INFORMATION SUPPLIED:
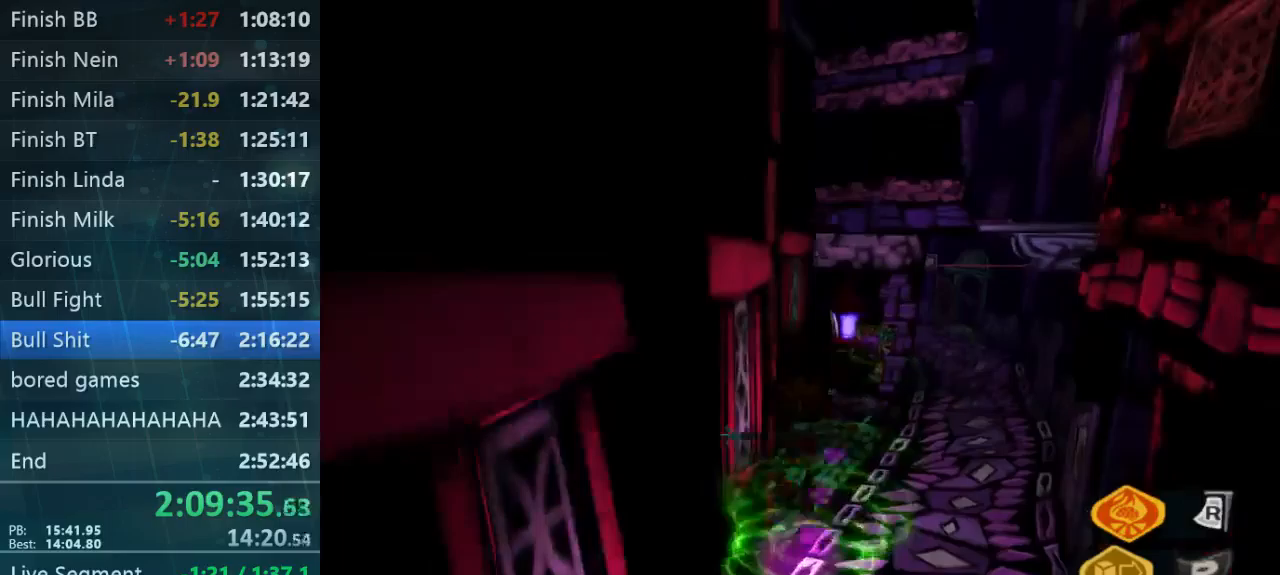
{"dt_ms": 500, "buttons": [], "left_stick": "up-right", "right_stick": "center", "button_events": []}
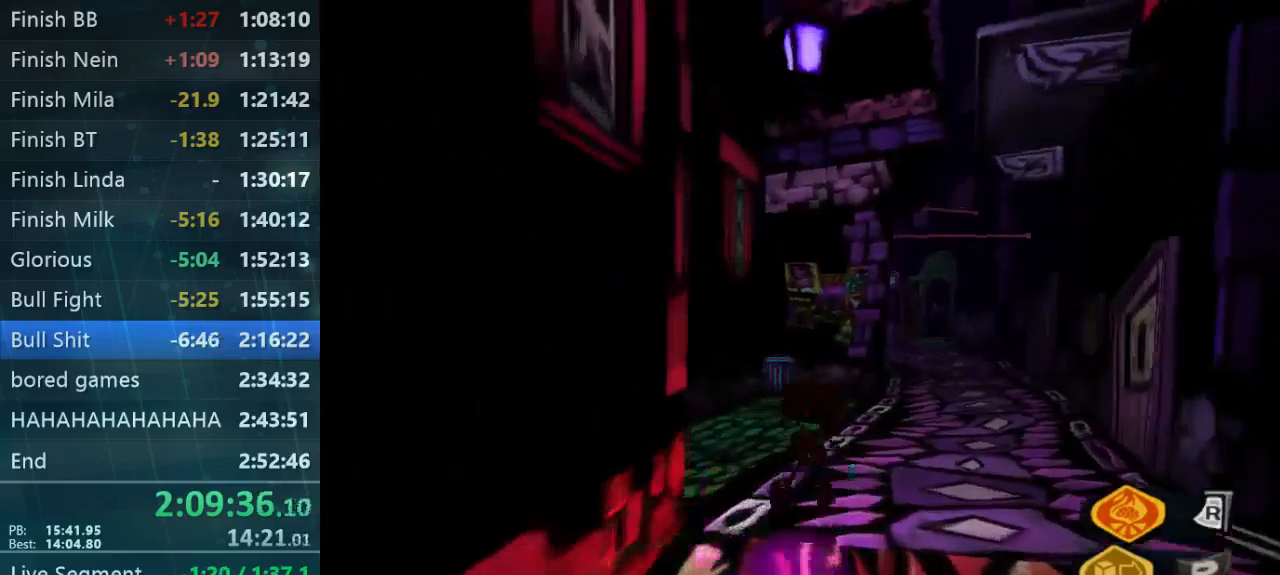
{"dt_ms": 500, "buttons": [], "left_stick": "up-right", "right_stick": "center", "button_events": []}
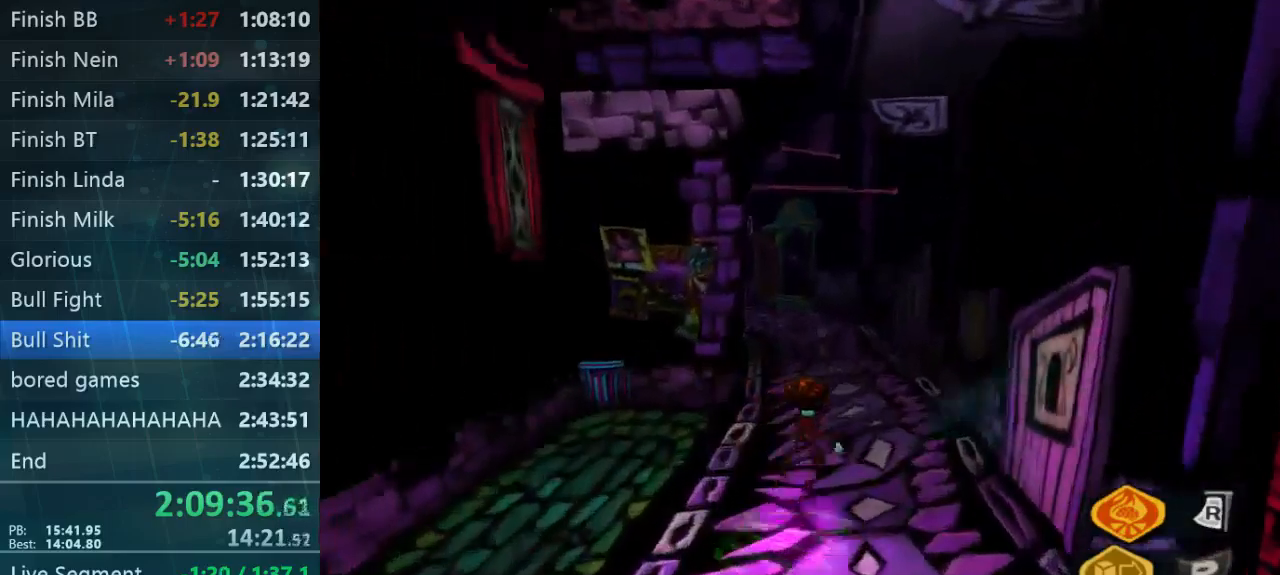
{"dt_ms": 500, "buttons": [], "left_stick": "down-right", "right_stick": "center", "button_events": []}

TASK DIRECTIONS: Reproduce the material above in full and without alteration, but skip all pictures.

WRITTEN SOLUTION:
{"dt_ms": 500, "buttons": [], "left_stick": "up-right", "right_stick": "center", "button_events": []}
{"dt_ms": 500, "buttons": [], "left_stick": "up-right", "right_stick": "center", "button_events": []}
{"dt_ms": 500, "buttons": [], "left_stick": "down-right", "right_stick": "center", "button_events": []}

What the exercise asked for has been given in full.